Stack Trace Deduplication: Faster, More Accurately, and in More Realistic Scenarios

In large-scale software systems, there are often no fully-fledged bug reports with human-written descriptions when an error occurs. In this case, developers rely on stack traces, i.e., series of function calls that led to the error. Since there can be tens and hundreds of thousands of them describing the same issue from different users, automatic deduplication into categories is necessary to allow for processing. Recent works have proposed powerful deep learning-based approaches for this, but they are evaluated and compared in isolation from real-life workflows, and it is not clear whether they will actually work well at scale. To overcome this gap, this work presents three main contributions: a novel model, an industry-based dataset, and a multi-faceted evaluation. Our model consists of two parts - (1) an embedding model with byte-pair encoding and approximate nearest neighbor search to quickly find the most relevant stack traces to the incoming one, and (2) a reranker that re-ranks the most fitting stack traces, taking into account the repeated frames between them. To complement the existing datasets collected from open-source projects, we share with the community SlowOps - a dataset of stack traces from IntelliJ-based products developed by JetBrains, which has an order of magnitude more stack traces per category. Finally, we carry out an evaluation that strives to be realistic: measuring not only the accuracy of categorization, but also the operation time and the ability to create new categories. The evaluation shows that our model strikes a good balance - it outperforms other models on both open-source datasets and SlowOps, while also being faster on time than most. We release all of our code and data, and hope that our work can pave the way to further practice-oriented research in the area.

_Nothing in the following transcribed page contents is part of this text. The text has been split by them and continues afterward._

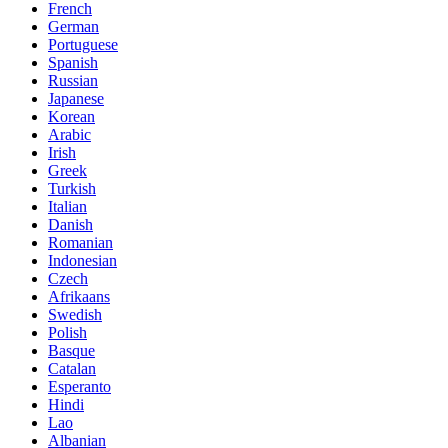
French
German
Portuguese
Spanish
Russian
Japanese
Korean
Arabic
Irish
Greek
Turkish
Italian
Danish
Romanian
Indonesian
Czech
Afrikaans
Swedish
Polish
Basque
Catalan
Esperanto
Hindi
Lao
Albanian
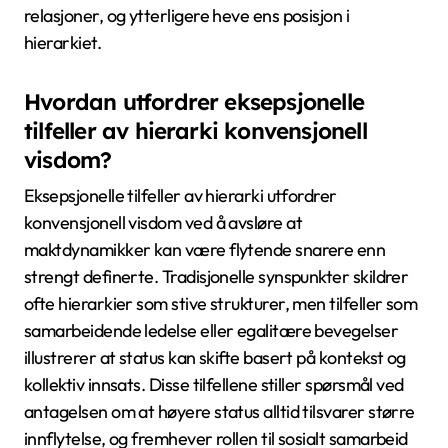
avgjørende for å navigere i kompleksiteten av
maktdynamikker i sosiale hierarkier.
Hva er de sjeldne egenskapene
som finnes i sosiale hierarkier?
Sjeldne egenskaper i sosiale hierarkier inkluderer
unike lederstiler, eksepsjonell tilpasningsevne til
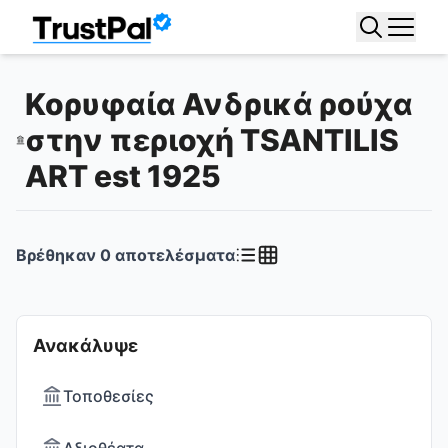
Κορυφαία Ανδρικά ρούχα
στην περιοχή TSANTILIS
ART est 1925
Βρέθηκαν
0
αποτελέσματα
Ανακάλυψε
Τοποθεσίες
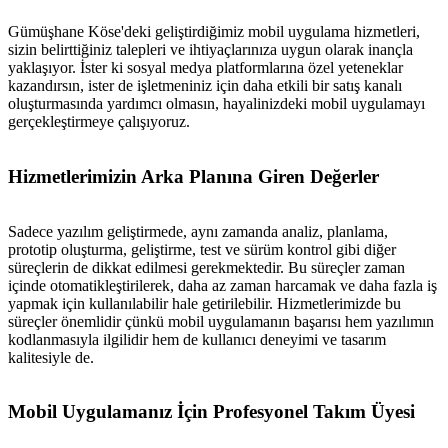
Gümüşhane Köse'deki geliştirdiğimiz mobil uygulama hizmetleri,
sizin belirttiğiniz talepleri ve ihtiyaçlarınıza uygun olarak inançla
yaklaşıyor. İster ki sosyal medya platformlarına özel yeteneklar
kazandırsın, ister de işletmeniniz için daha etkili bir satış kanalı
oluşturmasında yardımcı olmasın, hayalinizdeki mobil uygulamayı
gerçekleştirmeye çalışıyoruz.
Hizmetlerimizin Arka Planına Giren Değerler
Sadece yazılım geliştirmede, aynı zamanda analiz, planlama,
prototip oluşturma, geliştirme, test ve sürüm kontrol gibi diğer
süreçlerin de dikkat edilmesi gerekmektedir. Bu süreçler zaman
içinde otomatikleştirilerek, daha az zaman harcamak ve daha fazla iş
yapmak için kullanılabilir hale getirilebilir. Hizmetlerimizde bu
süreçler önemlidir çünkü mobil uygulamanın başarısı hem yazılımın
kodlanmasıyla ilgilidir hem de kullanıcı deneyimi ve tasarım
kalitesiyle de.
Mobil Uygulamanız İçin Profesyonel Takım Üyesi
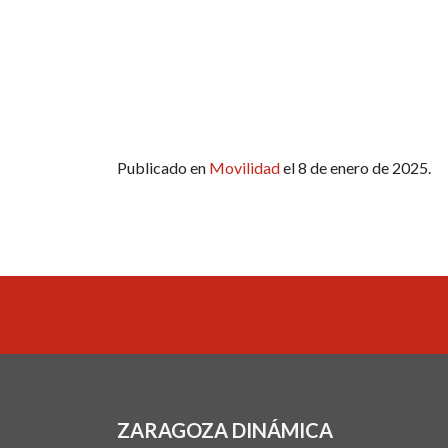
Publicado en
Movilidad
el 8 de enero de 2025.
ZARAGOZA DINÁMICA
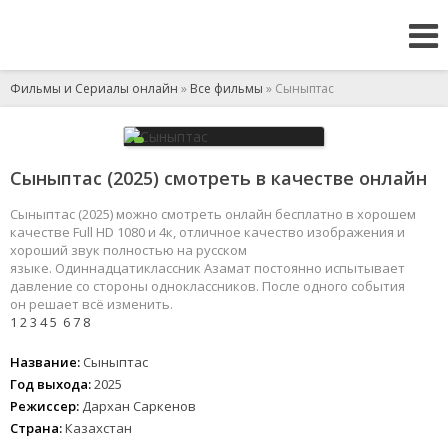
Фильмы и Сериалы онлайн
»
Все фильмы
» Сыныптас
Сыныптас (2025) смотреть в качестве онлайн
Сыныптас (2025) можно смотреть онлайн бесплатно в хорошем
качестве Full HD 1080 и 4к, отличное качество изображения и
хороший звук полностью на русском
языке. Одиннадцатиклассник Азамат постоянно испытывает
давление со стороны одноклассников. После одного события
он решает всё изменить.
1
2
3
4
5
6
7
8
Название:
Сыныптас
Год выхода:
2025
Режиссер:
Дархан Саркенов
Страна:
Казахстан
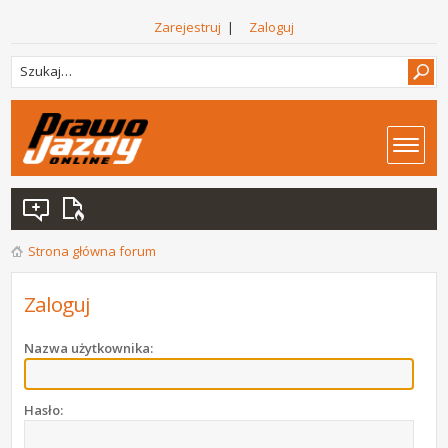
Zarejestruj
|
Zaloguj
Strona główna forum
Zaloguj
Nazwa użytkownika:
Hasło:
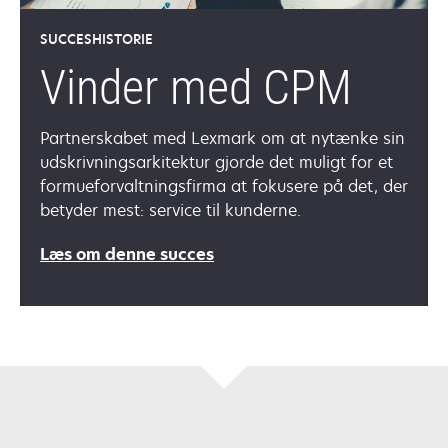
SUCCESHISTORIE
Vinder med CPM
Partnerskabet med Lexmark om at nytænke sin
udskrivningsarkitektur gjorde det muligt for et
formueforvaltningsfirma at fokusere på det, der
betyder mest: service til kunderne.
Læs om denne succes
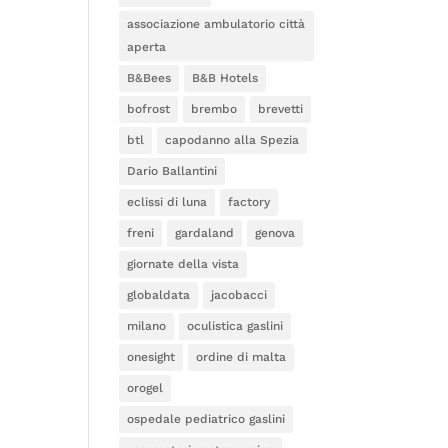
associazione ambulatorio città
aperta
B&Bees
B&B Hotels
bofrost
brembo
brevetti
btl
capodanno alla Spezia
Dario Ballantini
eclissi di luna
factory
freni
gardaland
genova
giornate della vista
globaldata
jacobacci
milano
oculistica gaslini
onesight
ordine di malta
orogel
ospedale pediatrico gaslini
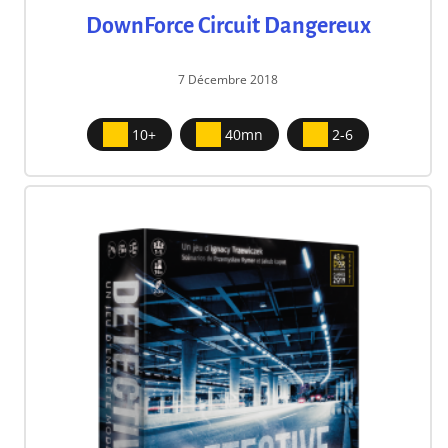
DownForce Circuit Dangereux
7 Décembre 2018
10+
40mn
2-6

翻译：在大型软件系统中，错误发生时往往不存在包含人工编写描述的完整错误报告。在这种情况下，开发者需要依赖堆栈跟踪，即导致错误的一系列函数调用。由于描述同一问题的堆栈跟踪可能来自不同用户，数量可达数万甚至数十万，因此必须通过自动去重将其分类处理，以便进行分析。近期研究提出了基于深度学习的强大方法来解决这一问题，但这些方法在评估和比较时脱离了实际工作流程，其在大规模场景下的实际效果尚不明确。为弥补这一不足，本研究提出了三个主要贡献：一种新颖的模型、一个基于工业场景的数据集，以及一个多维度的评估体系。我们的模型包含两个部分：(1) 采用字节对编码与近似最近邻搜索的嵌入模型，用于快速查找与输入堆栈跟踪最相关的现有记录；(2) 考虑重复调用帧的重排序器，对最匹配的堆栈跟踪进行重新排序。为补充现有开源项目数据集，我们向社区发布了SlowOps数据集，该数据集包含来自JetBrains开发的IntelliJ系列产品的堆栈跟踪，其每个类别的堆栈跟踪数量比现有数据集高出一个数量级。最后，我们开展了力求贴近实际的评估：不仅衡量分类准确性，同时测量运行时间及创建新类别的能力。评估结果表明，我们的模型实现了良好平衡——在开源数据集和SlowOps数据集上均优于其他模型，同时运行速度也快于大多数现有模型。我们公开了所有代码与数据，希望本研究能为该领域进一步面向实践的研究铺平道路。